Startup Profile: Tapiit Live

Established only in 2019 Tapiit live’s rapid disruption of the global maritime industry has already seen it pick up a number of awards including being named ‘Start Up of the Year’ at the recent Maritime UK awards held in Plymouth in November 2020.

Liverpool-headquartered parent company Tapiit Maritime launched Tapiit Live when it saw a gap in the market for online training through live streaming.  It has since provided interactive online training in vital skills for hundreds of seafarers across the world in a year when the coronavirus pandemic has brought home the importance of long-distance learning.

When the pandemic hit in March, Tapiit Maritime which had offered shore-based training though 175 training providers in 45 countries, had to suspend in-person learning due to travel restrictions for seafarers. Tapiit Live was already in the process of adapting to the changing needs of the market, having developed a studio for training broadcasts at the end of 2019 and written course material to be live-streamed.

Tapiit Live aims to bring training to the maritime market in a more accessible way, by broadcasting training online to ships at sea as well as to seafarers at home or in office environments. It aims to save shipping companies massive costs in accommodation and travel usually required for training onshore.
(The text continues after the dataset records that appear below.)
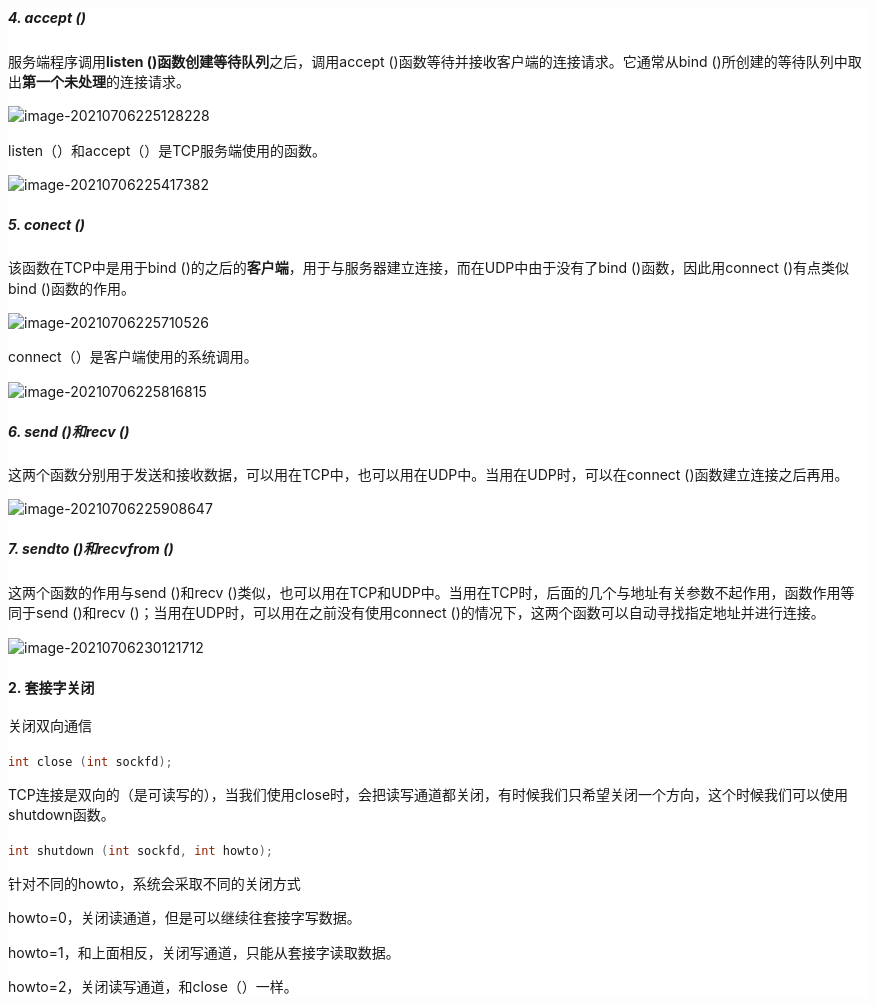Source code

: 

##### 4. accept ()

服务端程序调用**listen ()函数创建等待队列**之后，调用accept ()函数等待并接收客户端的连接请求。它通常从bind ()所创建的等待队列中取出**第一个未处理**的连接请求。

![image-20210706225128228](C:\Users\Administrator\AppData\Roaming\Typora\typora-user-images\image-20210706225128228.png)

listen（）和accept（）是TCP服务端使用的函数。

![image-20210706225417382](C:\Users\Administrator\AppData\Roaming\Typora\typora-user-images\image-20210706225417382.png)



##### 5. conect ()

该函数在TCP中是用于bind ()的之后的**客户端**，用于与服务器建立连接，而在UDP中由于没有了bind ()函数，因此用connect ()有点类似bind ()函数的作用。

![image-20210706225710526](C:\Users\Administrator\AppData\Roaming\Typora\typora-user-images\image-20210706225710526.png)

connect（）是客户端使用的系统调用。

![image-20210706225816815](C:\Users\Administrator\AppData\Roaming\Typora\typora-user-images\image-20210706225816815.png)



##### 6. send ()和recv ()

这两个函数分别用于发送和接收数据，可以用在TCP中，也可以用在UDP中。当用在UDP时，可以在connect ()函数建立连接之后再用。

![image-20210706225908647](C:\Users\Administrator\AppData\Roaming\Typora\typora-user-images\image-20210706225908647.png)

##### 7. sendto ()和recvfrom ()

这两个函数的作用与send ()和recv ()类似，也可以用在TCP和UDP中。当用在TCP时，后面的几个与地址有关参数不起作用，函数作用等同于send ()和recv ()；当用在UDP时，可以用在之前没有使用connect ()的情况下，这两个函数可以自动寻找指定地址并进行连接。

![image-20210706230121712](C:\Users\Administrator\AppData\Roaming\Typora\typora-user-images\image-20210706230121712.png)

#### 2. 套接字关闭

关闭双向通信

```c
int close (int sockfd);  
```

TCP连接是双向的（是可读写的），当我们使用close时，会把读写通道都关闭，有时候我们只希望关闭一个方向，这个时候我们可以使用shutdown函数。

```c
int shutdown (int sockfd, int howto);
```

针对不同的howto，系统会采取不同的关闭方式

howto=0，关闭读通道，但是可以继续往套接字写数据。

howto=1，和上面相反，关闭写通道，只能从套接字读取数据。

howto=2，关闭读写通道，和close（）一样。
In September Tapiit Live announced a major break-through when it struck a deal with satellite communications provider Inmarsat to enable live-streaming to around 10,000 ships. The deal marked a huge change in the industry as live-stream training at sea was considered by many to be 10 years in the future because of high cost of internet bandwidth required for live-streaming. The deal enables live-streaming over Inmarsat’s high-speed broadband service Fleet Xpress and is available 24-hours-a-day, through a worldwide dedicated on-demand service that will eliminate any fluctuations with the connection.

One of the developments has been its ‘Ship Shape’ wellbeing programme which is live-streamed to gyms and messes onboard vessels and delivered by clinical psychologist Dr Rachel Glynn-Williams, from Liverpool-based Seaways Psychology Services. The need to safeguard seafarer wellbeing has been brought into sharp focus by the pandemic, which has created a crew-change crisis that has left as many as 400,000 seafarers stranded at sea with a further 400,000 ashore waiting to relieve them, often waiting with little or no pay.

Tapiit Live CEO Richard Turner, a former seafarer and managing director at Shell Ship Management, said: “Life at sea can be challenging at any time, but the coronavirus crisis has exacerbated these issues, putting seafarers under huge pressure. Ship Shape has been developed to focus on their mental health, providing them with all the tools they need to cope with the daily stresses of their jobs and the current situation.

“Seafarers often live in cramped conditions, which we know can impact on their mental wellbeing, so the main point of the course is to get people out of their cabins and into mess rooms where they can interact and engage with the course material together.”

Tapiit Live is also pioneering other mental health courses for the industry such as anti-bullying and harassment and, at the end of the year, the business will broadcast interactive church services. The live-stream religious services have been set up along with church leaders in the Philippines. This will be a milestone for seafarers as “the live streaming will allow them to see their family at the services, who they may not have seen for many weeks”, said Turner.

Tapiit is already working with the Isle of ManRegistry on a cadet well being training programme and will be offering courses to all levels of crew. The live-stream courses are much more than a video call, with the aim of being interactive to give seafarers the same experience they would get in a classroom. While COVID-19 has not prompted the developments for online learning, it has revealed the need for such innovations and accelerated their take-up.

Over recent years, maritime companies have started to invest more in online learning, with 90 per cent of the market now taking this option due to reduced costs and ease of access. Turner said that Tapiit Live’s live-streaming courses, where a trainer delivers material as if they were face-to-face, sets it apart from e-learning programmes.

“You get more out of interactive learning and we are able to provide courses at the cost of e-learning,” he said. “There is a massive difference between interactivity and video e-learning. Live training gives the same impact as having the teacher in front of you, enabling you to ask questions and be challenged.”